Each entry should be repeated exactly. Its pictures should not be.

═════ Task material ═════

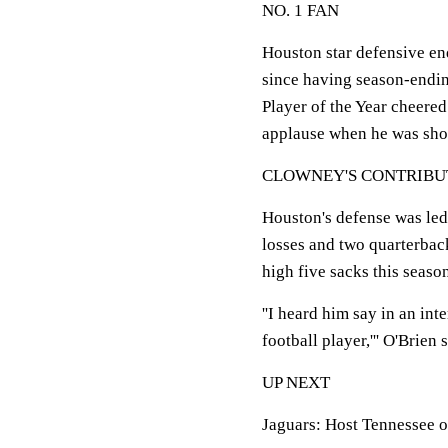
NO. 1 FAN
Houston star defensive end
since having season-endin
Player of the Year cheere
applause when he was show
CLOWNEY'S CONTRIBU
Houston's defense was led
losses and two quarterback
high five sacks this seaso
''I heard him say in an int
football player,''' O'Brien
UP NEXT
Jaguars: Host Tennessee o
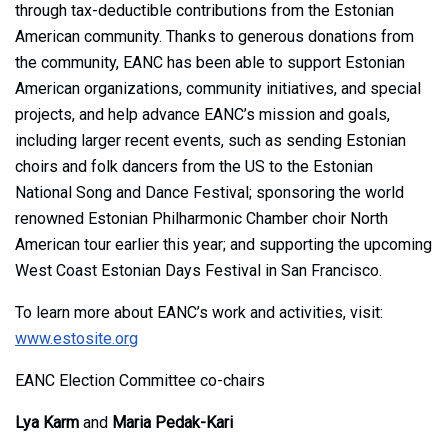
through tax-deductible contributions from the Estonian
American community. Thanks to generous donations from
the community, EANC has been able to support Estonian
American organizations, community initiatives, and special
projects, and help advance EANC’s mission and goals,
including larger recent events, such as sending Estonian
choirs and folk dancers from the US to the Estonian
National Song and Dance Festival; sponsoring the world
renowned Estonian Philharmonic Chamber choir North
American tour earlier this year; and supporting the upcoming
West Coast Estonian Days Festival in San Francisco.
To learn more about EANC’s work and activities, visit:
www.estosite.org
EANC Election Committee co-chairs
Lya Karm
and
Maria Pedak-Kari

═════

Solved exercise:
NO. 1 FAN
Houston star defensive end
since having season-endin
Player of the Year cheere
applause when he was show
CLOWNEY'S CONTRIBU
Houston's defense was led
losses and two quarterback
high five sacks this seaso
''I heard him say in an int
football player,''' O'Brien
UP NEXT
Jaguars: Host Tennessee o
through tax-deductible contributions from the Estonian
American community. Thanks to generous donations from
the community, EANC has been able to support Estonian
American organizations, community initiatives, and special
projects, and help advance EANC’s mission and goals,
including larger recent events, such as sending Estonian
choirs and folk dancers from the US to the Estonian
National Song and Dance Festival; sponsoring the world
renowned Estonian Philharmonic Chamber choir North
American tour earlier this year; and supporting the upcoming
West Coast Estonian Days Festival in San Francisco.
To learn more about EANC’s work and activities, visit:
www.estosite.org
EANC Election Committee co-chairs
Lya Karm
and
Maria Pedak-Kari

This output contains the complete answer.